- WHAT IS EXPECTED
Show each line of the records in which the word "down" occurs.

- DATA SHOWN
__________________________________________________

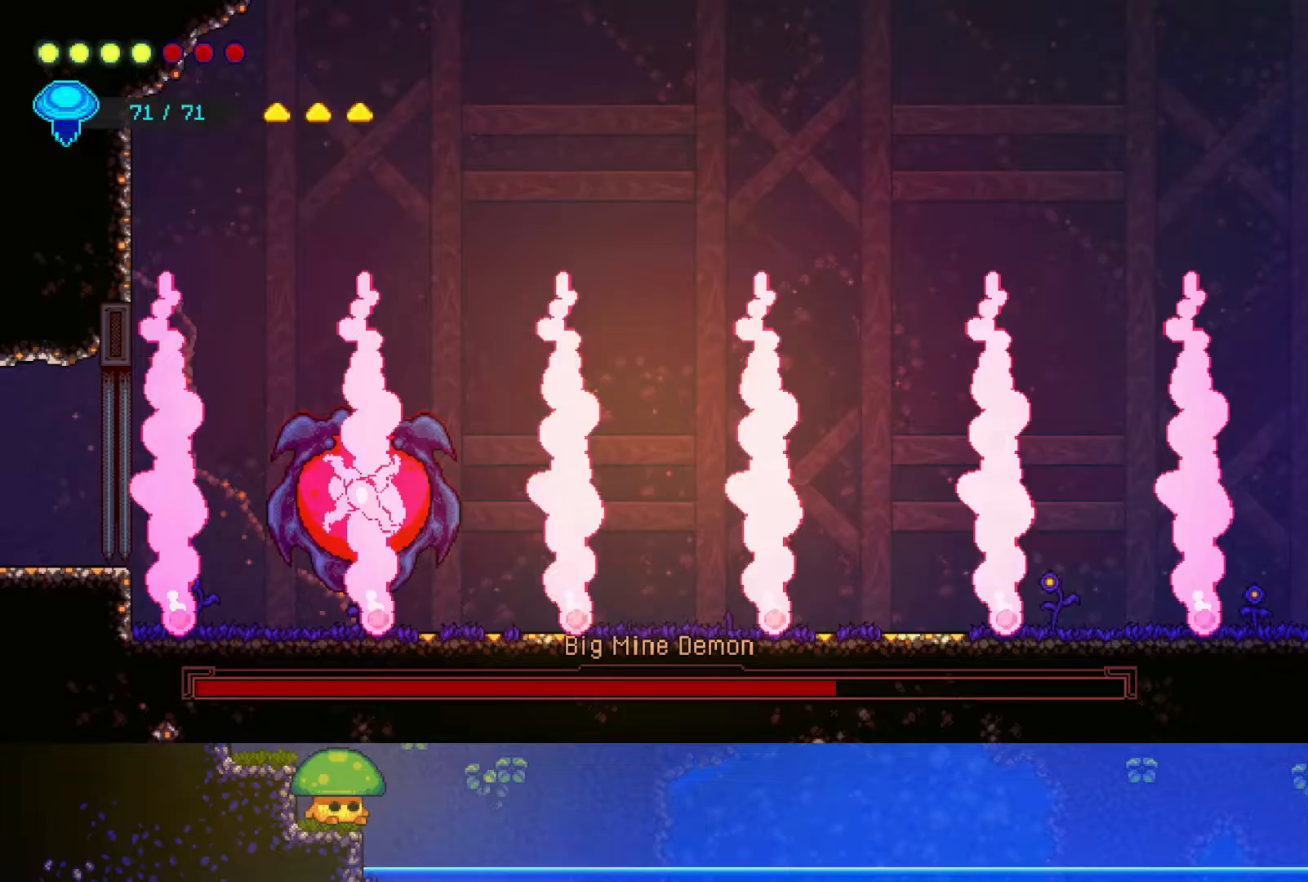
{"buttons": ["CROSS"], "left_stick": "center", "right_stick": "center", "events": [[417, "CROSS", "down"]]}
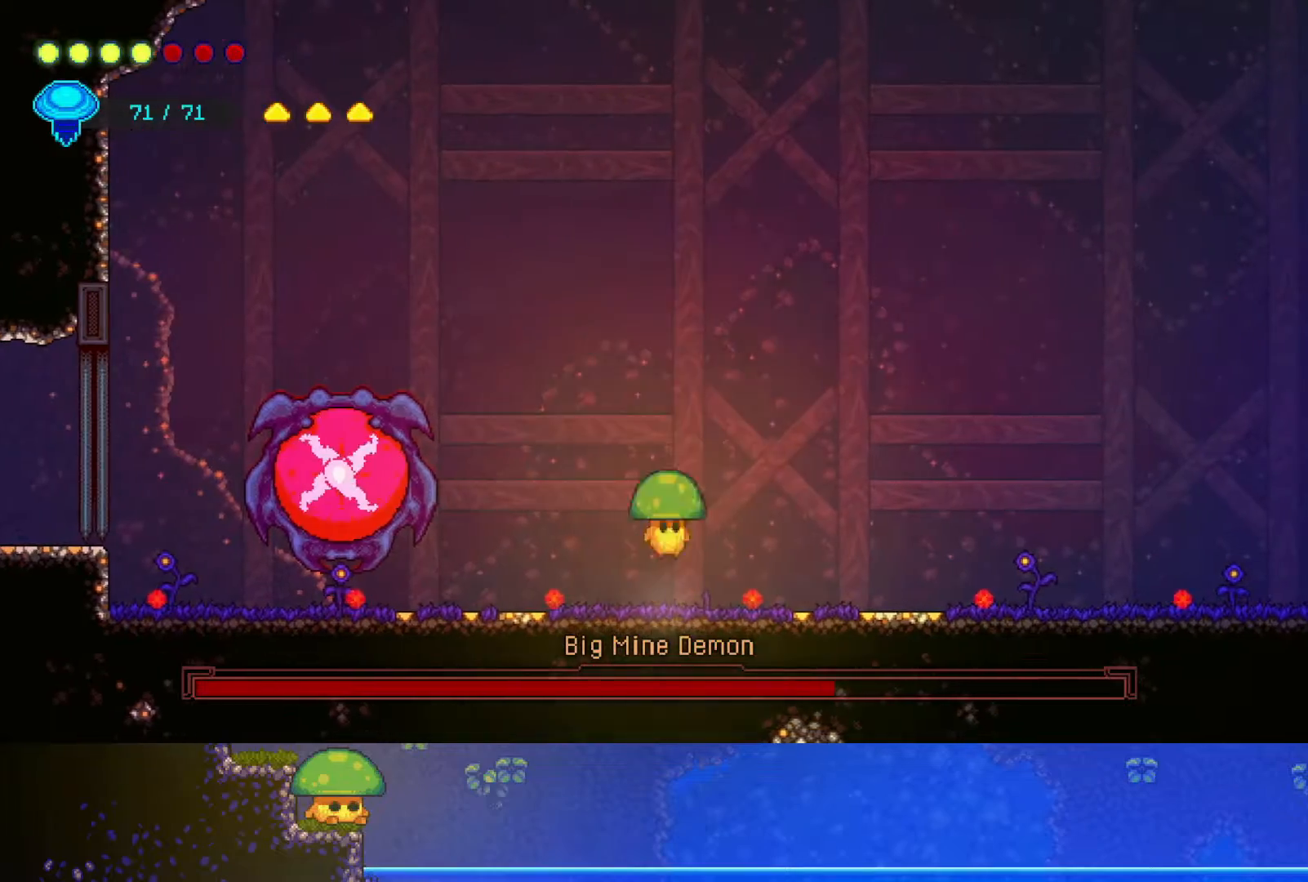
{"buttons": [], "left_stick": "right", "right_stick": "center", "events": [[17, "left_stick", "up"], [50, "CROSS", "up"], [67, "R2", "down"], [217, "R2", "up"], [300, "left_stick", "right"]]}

__________________________________________________

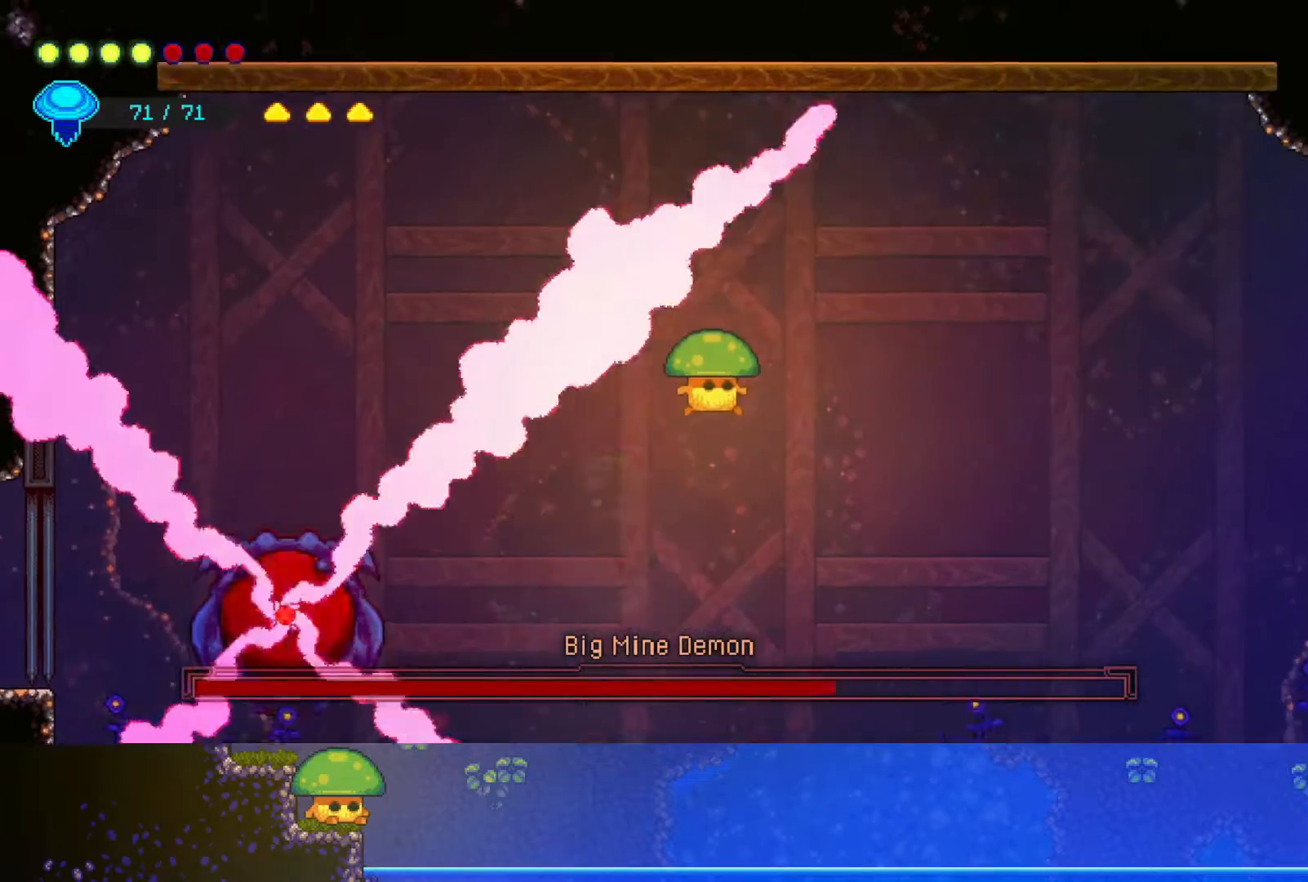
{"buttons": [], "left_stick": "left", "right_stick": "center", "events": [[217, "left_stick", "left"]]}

__________________________________________________

- RESPONSE TO THE TASK
{"buttons": ["CROSS"], "left_stick": "center", "right_stick": "center", "events": [[417, "CROSS", "down"]]}
{"buttons": [], "left_stick": "right", "right_stick": "center", "events": [[17, "left_stick", "up"], [50, "CROSS", "up"], [67, "R2", "down"], [217, "R2", "up"], [300, "left_stick", "right"]]}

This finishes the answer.